[RECORDS FOR THIS TASK]
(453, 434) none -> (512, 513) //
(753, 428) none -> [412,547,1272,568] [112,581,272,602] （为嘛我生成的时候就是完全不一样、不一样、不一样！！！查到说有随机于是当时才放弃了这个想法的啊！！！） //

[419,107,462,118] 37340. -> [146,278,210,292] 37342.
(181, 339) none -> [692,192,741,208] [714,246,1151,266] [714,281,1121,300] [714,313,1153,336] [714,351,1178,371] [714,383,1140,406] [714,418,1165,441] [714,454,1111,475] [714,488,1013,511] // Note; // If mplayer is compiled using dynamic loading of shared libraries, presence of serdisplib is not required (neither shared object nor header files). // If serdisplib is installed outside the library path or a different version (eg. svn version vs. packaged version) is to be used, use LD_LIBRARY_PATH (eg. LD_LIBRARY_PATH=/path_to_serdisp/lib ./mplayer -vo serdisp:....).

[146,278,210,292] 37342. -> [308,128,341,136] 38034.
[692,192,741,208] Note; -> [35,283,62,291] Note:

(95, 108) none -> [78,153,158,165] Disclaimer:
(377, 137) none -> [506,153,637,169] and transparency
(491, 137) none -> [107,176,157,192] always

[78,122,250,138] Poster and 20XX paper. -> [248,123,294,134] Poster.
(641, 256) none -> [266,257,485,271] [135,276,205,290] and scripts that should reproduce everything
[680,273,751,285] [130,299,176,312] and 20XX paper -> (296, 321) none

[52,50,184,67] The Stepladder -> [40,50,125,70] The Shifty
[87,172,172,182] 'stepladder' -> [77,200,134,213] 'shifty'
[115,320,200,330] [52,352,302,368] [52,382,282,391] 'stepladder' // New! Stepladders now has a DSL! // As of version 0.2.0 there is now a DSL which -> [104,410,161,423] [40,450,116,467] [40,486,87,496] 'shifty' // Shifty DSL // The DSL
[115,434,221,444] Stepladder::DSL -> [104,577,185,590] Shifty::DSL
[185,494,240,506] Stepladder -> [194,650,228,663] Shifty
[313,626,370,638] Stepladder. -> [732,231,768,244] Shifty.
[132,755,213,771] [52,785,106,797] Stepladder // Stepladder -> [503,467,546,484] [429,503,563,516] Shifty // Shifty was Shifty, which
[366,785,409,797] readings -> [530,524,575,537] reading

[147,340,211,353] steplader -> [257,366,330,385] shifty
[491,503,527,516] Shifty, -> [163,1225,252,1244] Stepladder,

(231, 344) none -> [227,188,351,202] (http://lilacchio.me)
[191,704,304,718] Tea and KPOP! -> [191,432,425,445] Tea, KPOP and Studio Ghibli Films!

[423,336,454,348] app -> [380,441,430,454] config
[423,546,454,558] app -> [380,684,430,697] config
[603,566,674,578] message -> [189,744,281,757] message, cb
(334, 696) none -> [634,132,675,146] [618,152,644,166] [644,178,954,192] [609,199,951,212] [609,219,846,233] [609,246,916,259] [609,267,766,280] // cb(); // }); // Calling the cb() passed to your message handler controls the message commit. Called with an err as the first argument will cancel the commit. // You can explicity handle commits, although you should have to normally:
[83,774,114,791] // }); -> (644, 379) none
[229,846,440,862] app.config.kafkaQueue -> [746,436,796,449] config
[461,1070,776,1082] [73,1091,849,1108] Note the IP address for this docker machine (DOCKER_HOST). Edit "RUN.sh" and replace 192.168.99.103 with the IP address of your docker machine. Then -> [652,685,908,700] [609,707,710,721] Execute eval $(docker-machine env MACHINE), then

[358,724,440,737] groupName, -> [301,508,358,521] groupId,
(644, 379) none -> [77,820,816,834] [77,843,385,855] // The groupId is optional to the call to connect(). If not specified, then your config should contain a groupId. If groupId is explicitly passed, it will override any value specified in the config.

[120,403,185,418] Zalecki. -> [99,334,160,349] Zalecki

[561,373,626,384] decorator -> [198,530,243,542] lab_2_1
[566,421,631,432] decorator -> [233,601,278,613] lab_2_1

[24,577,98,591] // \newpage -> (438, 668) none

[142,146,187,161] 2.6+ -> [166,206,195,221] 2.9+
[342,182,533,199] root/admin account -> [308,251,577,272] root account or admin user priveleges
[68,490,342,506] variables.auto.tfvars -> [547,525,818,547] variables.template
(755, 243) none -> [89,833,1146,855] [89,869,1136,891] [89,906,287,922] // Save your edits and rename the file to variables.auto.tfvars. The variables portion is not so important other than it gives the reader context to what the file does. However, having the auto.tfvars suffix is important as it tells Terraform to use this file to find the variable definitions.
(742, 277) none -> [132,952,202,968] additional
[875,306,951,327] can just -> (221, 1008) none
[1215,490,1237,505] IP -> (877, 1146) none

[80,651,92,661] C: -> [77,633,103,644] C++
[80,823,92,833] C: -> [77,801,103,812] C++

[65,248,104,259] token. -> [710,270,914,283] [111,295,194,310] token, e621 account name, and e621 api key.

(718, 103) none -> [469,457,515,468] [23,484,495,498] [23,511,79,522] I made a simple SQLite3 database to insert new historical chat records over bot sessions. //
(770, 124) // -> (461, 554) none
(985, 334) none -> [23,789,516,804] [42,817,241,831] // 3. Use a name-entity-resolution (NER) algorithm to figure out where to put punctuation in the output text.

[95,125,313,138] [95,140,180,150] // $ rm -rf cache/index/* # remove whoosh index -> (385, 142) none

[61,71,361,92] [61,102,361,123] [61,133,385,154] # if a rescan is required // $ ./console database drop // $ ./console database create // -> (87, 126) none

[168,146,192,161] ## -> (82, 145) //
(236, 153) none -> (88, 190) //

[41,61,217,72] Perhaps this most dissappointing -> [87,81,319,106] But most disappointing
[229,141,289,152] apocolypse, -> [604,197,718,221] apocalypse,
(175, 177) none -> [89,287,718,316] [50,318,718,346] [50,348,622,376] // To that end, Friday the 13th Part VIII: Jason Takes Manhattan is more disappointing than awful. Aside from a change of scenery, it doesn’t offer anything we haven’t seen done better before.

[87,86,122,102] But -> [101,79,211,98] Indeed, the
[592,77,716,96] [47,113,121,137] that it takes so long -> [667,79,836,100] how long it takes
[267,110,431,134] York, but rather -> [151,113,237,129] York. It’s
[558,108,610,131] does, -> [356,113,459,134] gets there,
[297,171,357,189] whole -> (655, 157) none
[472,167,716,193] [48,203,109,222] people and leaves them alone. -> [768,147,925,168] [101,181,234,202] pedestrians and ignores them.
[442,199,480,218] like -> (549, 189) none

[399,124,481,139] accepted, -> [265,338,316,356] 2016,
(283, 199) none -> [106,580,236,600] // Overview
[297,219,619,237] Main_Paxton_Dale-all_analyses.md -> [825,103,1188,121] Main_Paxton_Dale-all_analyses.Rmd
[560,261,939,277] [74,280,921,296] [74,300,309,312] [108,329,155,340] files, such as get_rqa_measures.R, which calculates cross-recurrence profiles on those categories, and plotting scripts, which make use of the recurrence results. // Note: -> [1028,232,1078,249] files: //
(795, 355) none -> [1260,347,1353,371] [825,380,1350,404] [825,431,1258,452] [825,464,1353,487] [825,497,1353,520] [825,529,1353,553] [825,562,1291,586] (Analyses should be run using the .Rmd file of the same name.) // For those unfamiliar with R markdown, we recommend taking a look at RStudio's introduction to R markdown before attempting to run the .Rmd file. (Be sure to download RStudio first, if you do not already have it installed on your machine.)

[WHAT IS NEEDED]
Lines to set down from above: the line with "[472,167,716,193] [48,203,109,222] people", the line with "[560,261,939,277] [74,280,921,296] [74,300,309,312]", and every line between, each exactly as written.

[ANSWER]
[472,167,716,193] [48,203,109,222] people and leaves them alone. -> [768,147,925,168] [101,181,234,202] pedestrians and ignores them.
[442,199,480,218] like -> (549, 189) none

[399,124,481,139] accepted, -> [265,338,316,356] 2016,
(283, 199) none -> [106,580,236,600] // Overview
[297,219,619,237] Main_Paxton_Dale-all_analyses.md -> [825,103,1188,121] Main_Paxton_Dale-all_analyses.Rmd
[560,261,939,277] [74,280,921,296] [74,300,309,312] [108,329,155,340] files, such as get_rqa_measures.R, which calculates cross-recurrence profiles on those categories, and plotting scripts, which make use of the recurrence results. // Note: -> [1028,232,1078,249] files: //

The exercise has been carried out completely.